Continue the earnings call transcript about Angola LNG startup timing from the point where it stops.

Passage given:
=-=-=-=-=
I can't really I can't really indicate how that may in fact turn out for us. We just think it was an opportunity to expand our unconventional portfolio. There's an awful lot of work that will need to be done to evaluate the basin, but we're hopeful that something could turn out there. I think you need to think of it as low cost entry and very early in the evaluation phase.
Got it. That's helpful, Pat. Thank you. And just a quick follow-up. Any update on the timing of Angola LNG startup and Frage startup?
Thank you very much.
Sure. So on LNG, our expectation is that we will have first LNG here in the second quarter. We would assuming that happens then we would expect then to get to full capacity by year end. And again, assuming that things move as we think they will, it's probably going to add to us about 20,000 barrels a day for the full year. Obviously, that would just be a partial year contribution for us.
It's worth about 60,000 barrels a day net to us when fully operational. From a project standpoint, we have received approval for a production restart for 4 wells basically, no injection activity. And that should be here in the second quarter as well, but it will be ramping up relatively slowly. And so the contribution for the year will be relatively modest only about 5,000 barrels a day.
That's great. Thank you so much.
Okay.
=-=-=-=-=
Material shown:

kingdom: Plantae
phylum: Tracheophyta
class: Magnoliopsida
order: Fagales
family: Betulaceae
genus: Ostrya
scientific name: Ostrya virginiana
=-=-=-=-=
Result for this task:
Our next question comes from Paul Sankey with Deutsche Bank. Please go ahead with your question.
Hi, good morning everyone.
Good morning Paul.
Pat just a quick one. Was there some tax changes in Kazakhstan as it relates to exports is the first one. And the bigger one, which you may be able to answer or not is, can you talk a little bit about the sensitivity of your CapEx levels to the dollar to appreciation in the dollar? I assume that an appreciating dollar would bring down your global CapEx. I wondered if you had a sense for sensitivities.
Thanks.
Right. So the first answer is no, the tax change didn't relate to Kazakhstan. And versus the in terms of our capital program, we're really most sensitive to movements from a capital program standpoint to the Australian dollar versus the U. S. Dollar.
And I think we've explained in the past that, yes, it's been a component. We have had higher foreign exchange impacts that was part of the Gorgon cost increase up to $52,000,000,000 About a third of that increase from the original FID number was related to foreign exchange effects. So that has impacted us there. This year, it has really been much more modest than that. And as we've said in the past, we haven't hedged against the Australian dollar or hedged the Gorgon and Wheatstone activities, because usually the Australian dollar is moving with commodity prices.
And usually that means that we've got a natural hedge. Yes.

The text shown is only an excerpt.